Wenn eine Person im Seniorenheim aufhört zu atmen und die Person ist überwacht, schafft es meist der Notarzt (so einer im Haus ist) noch, Wiederbelebungsmaßnahmen einzuleiten. Nun ist nicht immer erkennbar ob ein Mensch an "Altersschwäche" verstirbt oder an einem medizinischen Notfall. Aber in beiden Fällen wird einem sehr alten und möglicherweise ohnehin sterbenskranken Menschen ein würdevolles Sterben vorenthalten, wenn er noch mehrfach wieder zurückgeholt wird, bevor der Körper entgültig aufgibt. Dabei gilt die seltsame Logik offenbar: "ist die Wiederbelebung erfolgreich durchgeführt, war der Sterbezeitpunkt noch gar nicht erreicht."

Ein gänzlich anderer Faktor dürfte aber wohl eher eine Frage des "Patientenumsatzes" sein. Ein toter Pflegeheiminsasse verursacht Papierkrieg und Kosten. Ein lebender Insasse kann weiterhin seine Beiträge zahlen. Aus Sicht des Pflegeheimbetreibers ist es also attraktiver, möglichst alles zu tun, damit keiner verstirbt (auch wenn das natürlich nicht möglich ist) oder möglichst lange als Bewohner erhalten bleibt. Und damit erklärt sich möglicherweise eben auch, warum auch der zwölfte Wiederbelebungsversuch als Erfolg gefeiert wird, wenn der 98-Jährige zurückgeholt werden kann.

Menschenwürdiges Sterben bs. Siechtum ohne Perspektive - das steht drüber. Das steht drunter. Ich frage mich, was nötig ist, um wieder zu einem menschlichen Sterben zu finden, OHNE in die Falle "Entsorgung der Alten" zu tappsen.
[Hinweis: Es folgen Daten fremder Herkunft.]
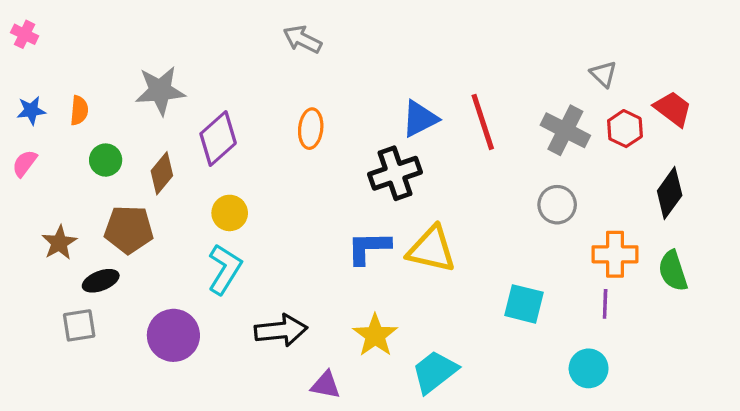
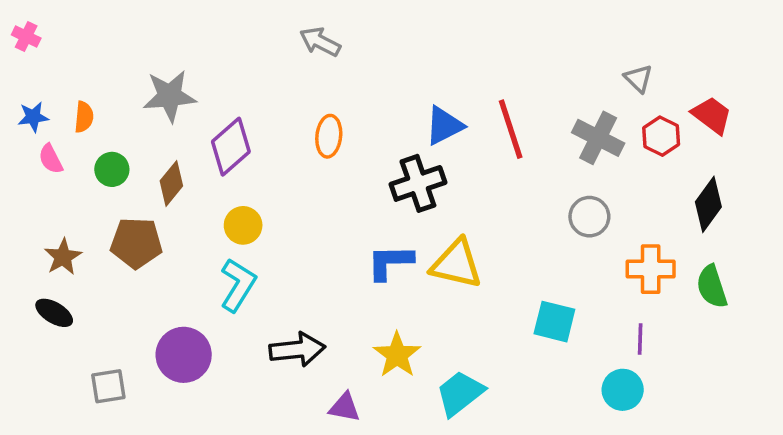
pink semicircle: (25, 163) -> (51, 159), moved, turned -64
black ellipse: (101, 281) -> (54, 313), moved, turned 52
purple line: (605, 304) -> (640, 339), moved
gray square: (79, 325) -> (108, 386), moved

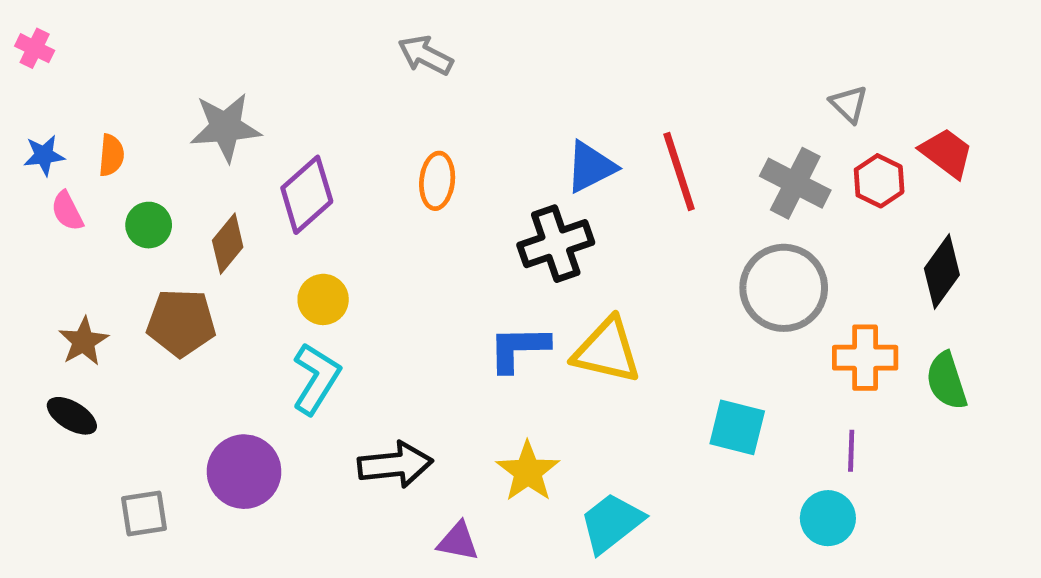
gray circle: (589, 217) -> (784, 288), size x1.6

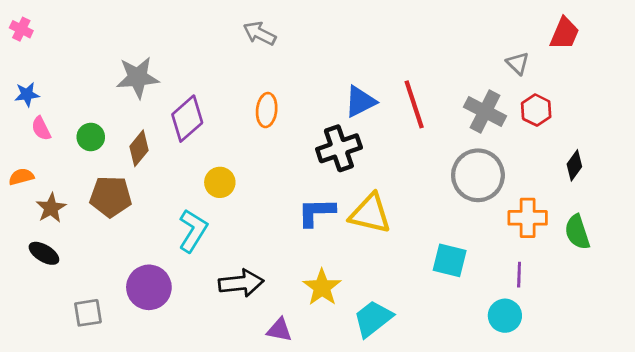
red trapezoid: (947, 153) -> (564, 33), moved, turned 76
orange semicircle: (111, 155) -> (21, 177), moved, turned -110
black diamond: (942, 272) -> (574, 165), size x0.7
yellow circle: (323, 299) -> (220, 182), moved

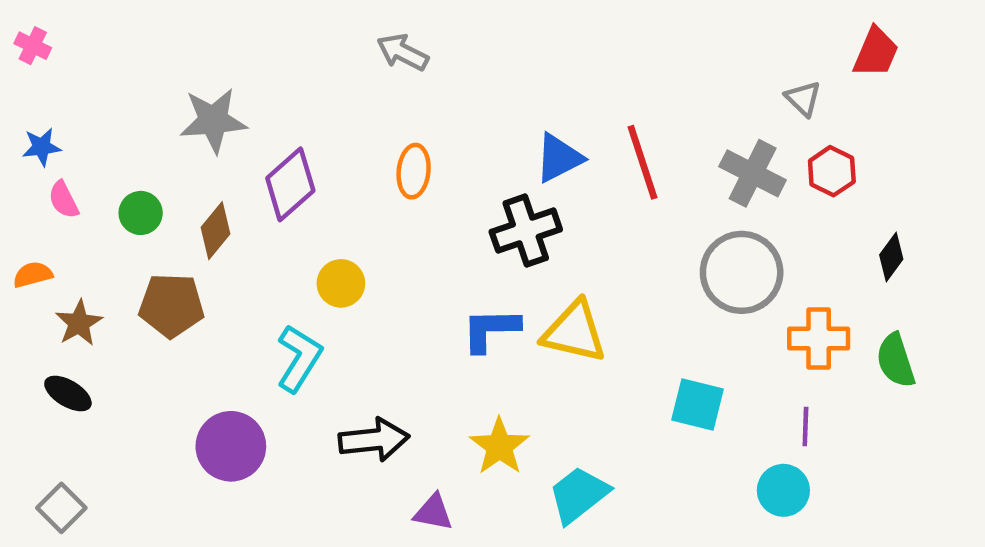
gray square: (88, 313) -> (61, 508), moved, turned -36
Denn ein festes Sterbealter gibt es nicht: in meinem Haus wohnt eine mopsfidele 85-Jährige, die ist, abgesehen von ihrem Rückenleiden, recht fit und sehr aktiv. Ihre Nachbarin ist 15 Jahre jünger, die ist aber so vom Leben gezeichnet und so von ihrer Gesundheit gezeichnet, dass man ihr anmerkt, sobald der Herbst kommt, will sie nicht mehr.
Da gibt's 80-Jährige, die gehen in die Berge, laufen 20km-Touren und 60-Jährige, die können vor "Rücken" kaum noch ihren Sessel verlassen. Es gibt 90-Jährige, die bei der Herzsportgruppe Jüngeren davonschwimmen und aktive 100er, die scheinbar ihr Alter ignorieren können und weitermachen, bis ... genau. Bis Gevatter Tod anklopft und sie dann doch einsammelt. Und andere fallen mit Erreichen des Rentenalters in ein Loch aus Nutzlosigkeit und Ideenlosigkeit, die altern in 5 Jahren um 25 und wissen nix mehr mit sich und ihrer Umwelt anzufangen.

Also. Wo legt man fest, wann jemand "reif" ist? Also wann ist "menschenwürdiges Sterben" eben keine "Entsorgung" mehr? Und woran erkennt man, dass jemand nur noch dem Siechtum anheimgefallen ist ohne Perspektive auf Heilung? Wenn wir das rausbekommen, haben wir ein Stückweit zurück in die Zivilisation gefunden.